The key tasks for a data manager are:
Opal and Armadillo are two types of DataSHIELD server. Opal is built and maintained by Obiba, and is a data management server which supports DataSHIELD analysis and also contains many additional features. Armadillo is built and maintained by Molgenis, and was designed as a light-weight server specifically to implement DataSHIELD analysis. DataSHIELD was originally developped using Opal, and Opal is still the reference implementation.
Both solutions share core functionality, and can be administered either using a user interface or R. However, the steps involved will be different. Full documentation can be found here:
Opal documentation
Armadillo documentation
For both Armadillo and Opal, most tasks can be completed via the UI. However, for more complicated tasks or tasks that need to be repeated, it can be more efficient to do these using R. The Armadillo R package for data managers is molgenisArmadillo, whilst the opal R package is called opalr. To learn more about R and how to install it along with these packages, see this page.
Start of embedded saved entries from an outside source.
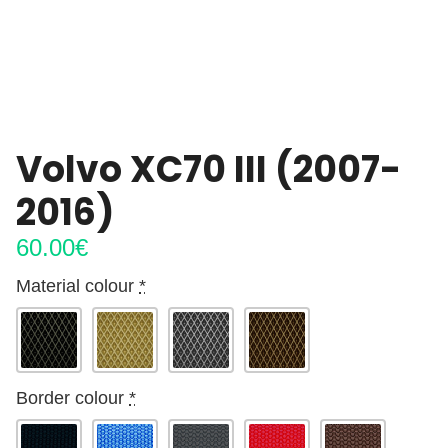
Volvo XC70 III (2007-
2016)
60.00
€
Material colour
*
Border colour
*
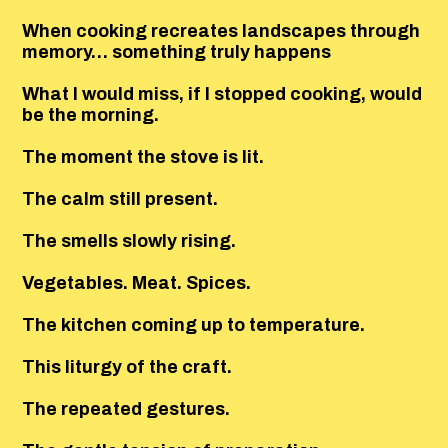
When cooking recreates landscapes through
memory… something truly happens
What I would miss, if I stopped cooking, would
be the morning.
The moment the stove is lit.
The calm still present.
The smells slowly rising.
Vegetables. Meat. Spices.
The kitchen coming up to temperature.
This liturgy of the craft.
The repeated gestures.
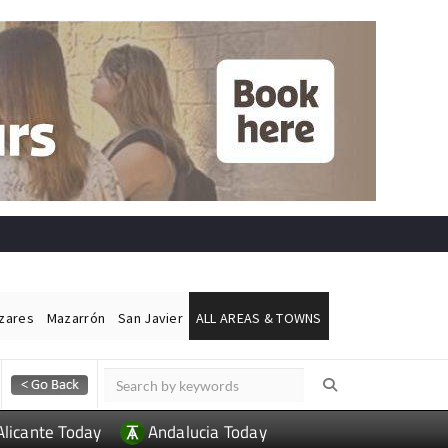
ázares
Mazarrón
San Javier
ALL AREAS & TOWNS
Alicante Today
Andalucia Today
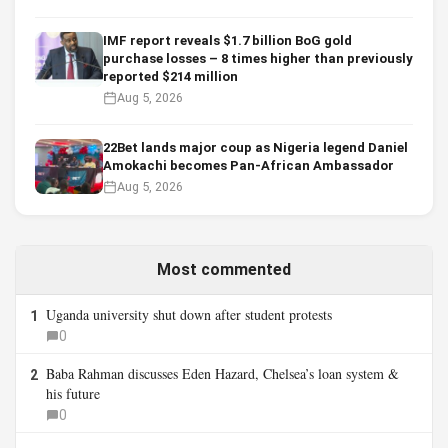
IMF report reveals $1.7 billion BoG gold
purchase losses – 8 times higher than previously
reported $214 million
Aug 5, 2026
22Bet lands major coup as Nigeria legend Daniel
Amokachi becomes Pan-African Ambassador
Aug 5, 2026
Most commented
Uganda university shut down after student protests
1
0
Baba Rahman discusses Eden Hazard, Chelsea’s loan system &
2
his future
0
For researchers to be able to use DataSHIELD, you first need to upload your data to your local server. This can be done either using the user interface (Opal, Armadillo) or via R (Opal, Armadillo). If the data needs to follow a specific format defined in dictionaries you can use dsUpload (R) which is a collection of tools used to upload data into DataSHIELD backends (Opal, Armadillo). Opal also comes with the obiba-opal Python library and command-line tools for data and user administration automation.
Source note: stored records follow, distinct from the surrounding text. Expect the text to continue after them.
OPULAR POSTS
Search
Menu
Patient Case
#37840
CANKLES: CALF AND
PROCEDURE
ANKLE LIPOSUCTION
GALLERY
As a data owner, you might upload many tables or resources to your server. However, individual researchers may only need access to a subset of this data for their research. Rather than giving researchers access to all of their data, it may be the policy of your institution to give access only to the subset of data required. Subsets of data can be described as 'views', and can also be created either via the user interface (Opal, Armadillo) or R packages (Opal, Armadillo)
To ensure data security, users are normally only allowed access to the subset of data which is relevant to their project, and for a set period of time. Managing which users have permission to access which projects can be done in the UI, R or Python with Opal and in the UI with Armadillo.
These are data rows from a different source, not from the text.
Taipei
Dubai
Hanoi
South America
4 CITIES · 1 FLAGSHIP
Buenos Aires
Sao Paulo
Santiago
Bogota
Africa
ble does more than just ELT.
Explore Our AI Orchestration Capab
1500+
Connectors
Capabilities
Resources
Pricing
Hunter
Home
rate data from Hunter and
As a data manager, you also control which DataSHIELD packages are installed on your server. To make this process easier, analysis profiles have been created. These are docker images which consist of bundles of R and DataSHIELD packages which are commonly used in research. Analysis profiles are handled using the UI in both Opal and Armadillo. Opal offers more flexibility with additional features such as derived profiles and access controls.